Nvidia-smi is giving GPU is lost on ubuntu-16.04 with AMD Ryzen 7 2700X CPU, X470 Motherboard and two 1080 Ti GPUs

Hi I am getting “Unable to determine the device handle for GPU 0000:0B:00.0: GPU is lost. Reboot the system to recover this GPU” when I am doing nvidia-smi. Its a ubuntu 16.04 system with two GeForce GTX 1080 Ti, AMD Ryzen 7 2700X octacore CPU on X470 Motherboard.
I ran “nvidia-bug-report.sh” and am attaching the generated “nvidia-bug-report.log”. I am having a Xid 79. Searching the forum, this might mean overheating or power problem. I ran ‘inxi -b’ and see that the two cards are getting detected as follows.
–=====
Graphics: Card-1: NVIDIA GP102 [GeForce GTX 1080 Ti]
Card-2: NVIDIA GP102 [GeForce GTX 1080 Ti]
Display Server: N/A driver: nvidia tty size: 158x47 Advanced Data: N/A out of X
–=====
If I do ‘nvidia-smi -i 0’ the first card information is shown.

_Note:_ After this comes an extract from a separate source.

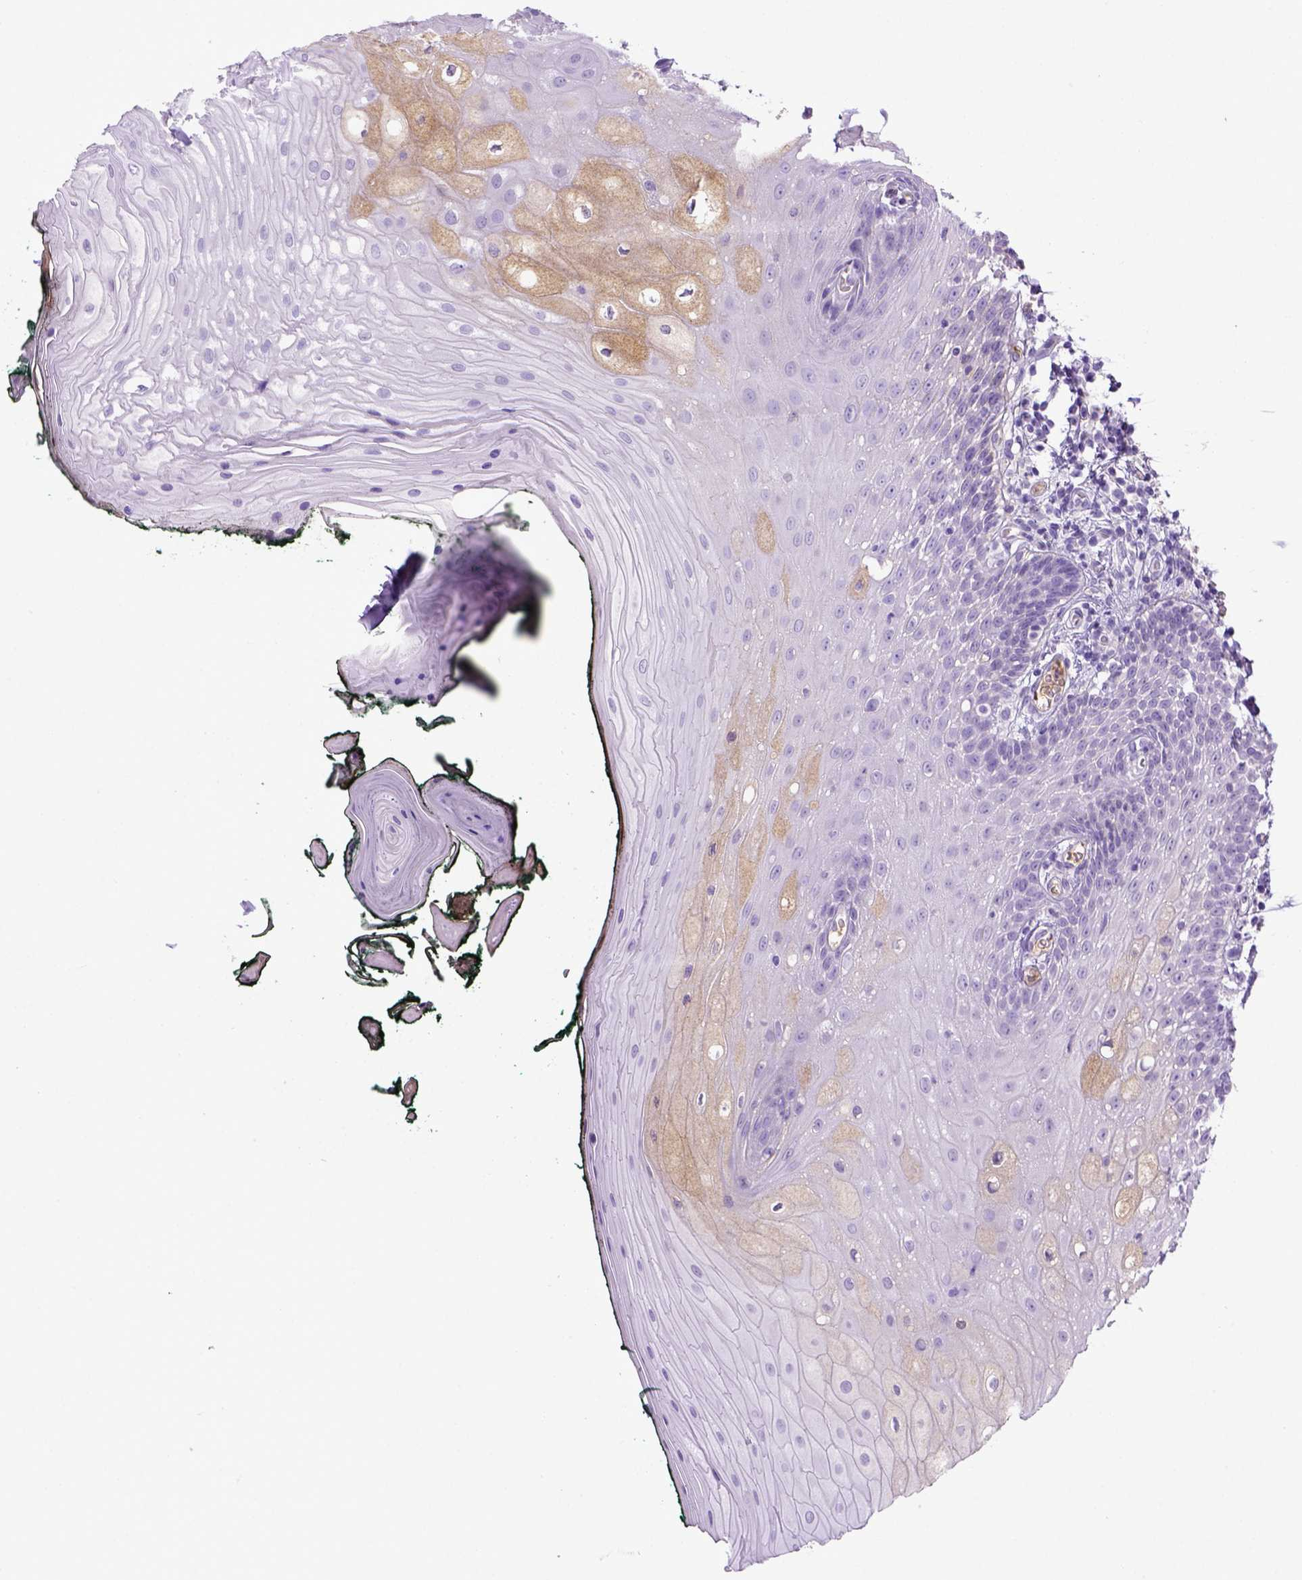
{"staining": {"intensity": "negative", "quantity": "none", "location": "none"}, "tissue": "oral mucosa", "cell_type": "Squamous epithelial cells", "image_type": "normal", "snomed": [{"axis": "morphology", "description": "Normal tissue, NOS"}, {"axis": "topography", "description": "Oral tissue"}, {"axis": "topography", "description": "Head-Neck"}], "caption": "Immunohistochemical staining of unremarkable oral mucosa displays no significant staining in squamous epithelial cells.", "gene": "ITIH4", "patient": {"sex": "female", "age": 68}}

I am giving that output too.
–=====
±----------------------------------------------------------------------------+
| NVIDIA-SMI 415.27 Driver Version: 415.27 CUDA Version: 10.0 |
|-------------------------------±---------------------±---------------------+
| GPU Name Persistence-M| Bus-Id Disp.A | Volatile Uncorr. ECC |
| Fan Temp Perf Pwr:Usage/Cap| Memory-Usage | GPU-Util Compute M. |
|===============================+======================+======================|
| 0 GeForce GTX 108… Off | 00000000:0A:00.0 On | N/A |
| 23% 37C P8 9W / 250W | 36MiB / 11175MiB | 0% Default |
±------------------------------±---------------------±---------------------
----------------------------------------------------------------------------+
| Processes: GPU Memory |
| GPU PID Type Process name Usage |
|=============================================================================|
| 0 1739 G /usr/lib/xorg/Xorg 33MiB |
±----------------------------------------------------------------------------+
-=====
I just downgraded the driver to check if it resolves the issue.

I will have access to the server room where it stays (its not a headless server though) tomorrow as now the office time is over. However, is there a way to check if the card is dead? I mean even by physical examination, is it possible to check if the card is dead/damaged due to overheating? I was running some pytorch code and the temperature does not go generally beyond 87 C. It mainly remains in 84-85 C range. Is there a way to check what was the last recorded temperature?
Any pointer or help will be good to have.

Many thanks,
Abirnvidia-bug-report.log (3.2 MB)

A simple reinstall of the cards in the slots mitigated the issue.